─── Supplied records

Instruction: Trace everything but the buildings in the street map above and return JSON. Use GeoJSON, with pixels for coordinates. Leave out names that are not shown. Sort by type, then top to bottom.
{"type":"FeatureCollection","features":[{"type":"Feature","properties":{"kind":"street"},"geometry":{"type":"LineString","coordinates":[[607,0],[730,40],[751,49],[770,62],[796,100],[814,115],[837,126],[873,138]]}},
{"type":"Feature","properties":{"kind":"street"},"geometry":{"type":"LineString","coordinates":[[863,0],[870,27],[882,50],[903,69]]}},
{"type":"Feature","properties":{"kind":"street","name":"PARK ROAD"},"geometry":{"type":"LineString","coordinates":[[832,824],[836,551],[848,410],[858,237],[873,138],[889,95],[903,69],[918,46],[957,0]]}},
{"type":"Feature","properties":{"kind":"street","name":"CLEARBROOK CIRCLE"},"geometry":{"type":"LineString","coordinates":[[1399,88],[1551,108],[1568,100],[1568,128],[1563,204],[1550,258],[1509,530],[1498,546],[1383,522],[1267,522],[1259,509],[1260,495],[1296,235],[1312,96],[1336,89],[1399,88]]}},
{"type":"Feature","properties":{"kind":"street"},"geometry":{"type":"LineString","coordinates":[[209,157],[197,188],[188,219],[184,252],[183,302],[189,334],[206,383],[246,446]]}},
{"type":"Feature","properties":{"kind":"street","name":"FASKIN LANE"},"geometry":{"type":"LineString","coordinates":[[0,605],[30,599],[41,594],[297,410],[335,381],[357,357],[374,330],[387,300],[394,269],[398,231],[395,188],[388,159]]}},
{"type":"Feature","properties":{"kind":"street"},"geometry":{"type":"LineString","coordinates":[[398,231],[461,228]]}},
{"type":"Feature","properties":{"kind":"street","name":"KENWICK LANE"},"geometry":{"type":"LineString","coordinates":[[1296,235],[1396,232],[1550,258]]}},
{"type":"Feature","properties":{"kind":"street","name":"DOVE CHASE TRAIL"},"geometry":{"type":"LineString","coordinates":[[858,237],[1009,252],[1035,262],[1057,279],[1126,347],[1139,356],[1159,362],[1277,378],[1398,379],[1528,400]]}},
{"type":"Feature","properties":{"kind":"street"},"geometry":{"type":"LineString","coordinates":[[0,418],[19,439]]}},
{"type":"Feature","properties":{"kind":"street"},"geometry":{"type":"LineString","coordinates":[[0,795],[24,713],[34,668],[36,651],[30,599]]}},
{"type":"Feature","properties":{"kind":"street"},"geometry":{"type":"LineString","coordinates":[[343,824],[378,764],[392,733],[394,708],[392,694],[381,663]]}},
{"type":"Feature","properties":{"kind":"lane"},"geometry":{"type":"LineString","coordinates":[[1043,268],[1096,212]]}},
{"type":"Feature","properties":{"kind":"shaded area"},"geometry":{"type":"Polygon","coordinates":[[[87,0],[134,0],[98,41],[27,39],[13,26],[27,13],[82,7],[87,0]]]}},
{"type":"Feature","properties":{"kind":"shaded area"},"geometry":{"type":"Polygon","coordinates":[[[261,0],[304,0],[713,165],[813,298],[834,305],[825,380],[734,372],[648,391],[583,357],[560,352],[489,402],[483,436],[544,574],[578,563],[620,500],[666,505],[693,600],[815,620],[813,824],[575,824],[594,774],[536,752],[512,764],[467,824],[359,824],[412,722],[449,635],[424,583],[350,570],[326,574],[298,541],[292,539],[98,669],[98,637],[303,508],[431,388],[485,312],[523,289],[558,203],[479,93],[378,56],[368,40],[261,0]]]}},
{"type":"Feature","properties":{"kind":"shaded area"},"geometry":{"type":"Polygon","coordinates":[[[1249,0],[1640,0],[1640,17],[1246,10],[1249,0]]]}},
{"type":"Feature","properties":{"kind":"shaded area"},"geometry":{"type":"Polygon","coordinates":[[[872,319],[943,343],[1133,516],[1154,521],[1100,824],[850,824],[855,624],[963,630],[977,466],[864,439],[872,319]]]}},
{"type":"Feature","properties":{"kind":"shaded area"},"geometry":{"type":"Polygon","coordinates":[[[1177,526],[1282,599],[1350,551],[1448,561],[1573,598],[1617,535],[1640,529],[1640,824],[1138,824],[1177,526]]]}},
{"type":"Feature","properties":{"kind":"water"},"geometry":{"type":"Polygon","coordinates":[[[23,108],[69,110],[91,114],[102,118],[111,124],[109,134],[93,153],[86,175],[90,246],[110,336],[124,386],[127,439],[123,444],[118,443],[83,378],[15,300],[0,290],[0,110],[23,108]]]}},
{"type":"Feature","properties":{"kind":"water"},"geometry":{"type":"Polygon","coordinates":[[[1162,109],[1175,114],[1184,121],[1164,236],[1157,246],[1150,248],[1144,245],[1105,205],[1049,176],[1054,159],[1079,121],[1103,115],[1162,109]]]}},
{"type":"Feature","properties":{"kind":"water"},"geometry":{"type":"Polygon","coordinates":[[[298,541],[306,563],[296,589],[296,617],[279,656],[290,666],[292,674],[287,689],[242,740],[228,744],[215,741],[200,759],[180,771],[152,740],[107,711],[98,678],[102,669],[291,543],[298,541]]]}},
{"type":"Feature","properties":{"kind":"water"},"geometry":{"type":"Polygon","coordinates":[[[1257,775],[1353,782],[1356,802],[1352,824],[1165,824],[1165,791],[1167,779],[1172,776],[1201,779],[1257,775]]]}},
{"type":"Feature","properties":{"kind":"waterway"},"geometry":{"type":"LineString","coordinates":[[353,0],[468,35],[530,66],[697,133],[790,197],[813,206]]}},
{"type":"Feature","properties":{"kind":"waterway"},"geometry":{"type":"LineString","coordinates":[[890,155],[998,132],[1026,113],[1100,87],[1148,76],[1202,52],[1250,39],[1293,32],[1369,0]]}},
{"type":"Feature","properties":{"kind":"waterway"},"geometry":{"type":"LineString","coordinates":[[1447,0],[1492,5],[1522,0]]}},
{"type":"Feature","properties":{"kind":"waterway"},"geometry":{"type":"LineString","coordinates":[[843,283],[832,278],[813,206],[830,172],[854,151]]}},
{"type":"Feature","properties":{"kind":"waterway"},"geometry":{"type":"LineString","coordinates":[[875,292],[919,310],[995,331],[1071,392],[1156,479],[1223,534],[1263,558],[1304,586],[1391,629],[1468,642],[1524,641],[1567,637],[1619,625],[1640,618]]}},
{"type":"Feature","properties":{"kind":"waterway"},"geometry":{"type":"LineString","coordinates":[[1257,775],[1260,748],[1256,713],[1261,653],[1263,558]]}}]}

──────

• [Assignment]
Show all of the lines above in which "waterway" is present.

• [Answer to this task]
{"type":"Feature","properties":{"kind":"waterway"},"geometry":{"type":"LineString","coordinates":[[353,0],[468,35],[530,66],[697,133],[790,197],[813,206]]}},
{"type":"Feature","properties":{"kind":"waterway"},"geometry":{"type":"LineString","coordinates":[[890,155],[998,132],[1026,113],[1100,87],[1148,76],[1202,52],[1250,39],[1293,32],[1369,0]]}},
{"type":"Feature","properties":{"kind":"waterway"},"geometry":{"type":"LineString","coordinates":[[1447,0],[1492,5],[1522,0]]}},
{"type":"Feature","properties":{"kind":"waterway"},"geometry":{"type":"LineString","coordinates":[[843,283],[832,278],[813,206],[830,172],[854,151]]}},
{"type":"Feature","properties":{"kind":"waterway"},"geometry":{"type":"LineString","coordinates":[[875,292],[919,310],[995,331],[1071,392],[1156,479],[1223,534],[1263,558],[1304,586],[1391,629],[1468,642],[1524,641],[1567,637],[1619,625],[1640,618]]}},
{"type":"Feature","properties":{"kind":"waterway"},"geometry":{"type":"LineString","coordinates":[[1257,775],[1260,748],[1256,713],[1261,653],[1263,558]]}}]}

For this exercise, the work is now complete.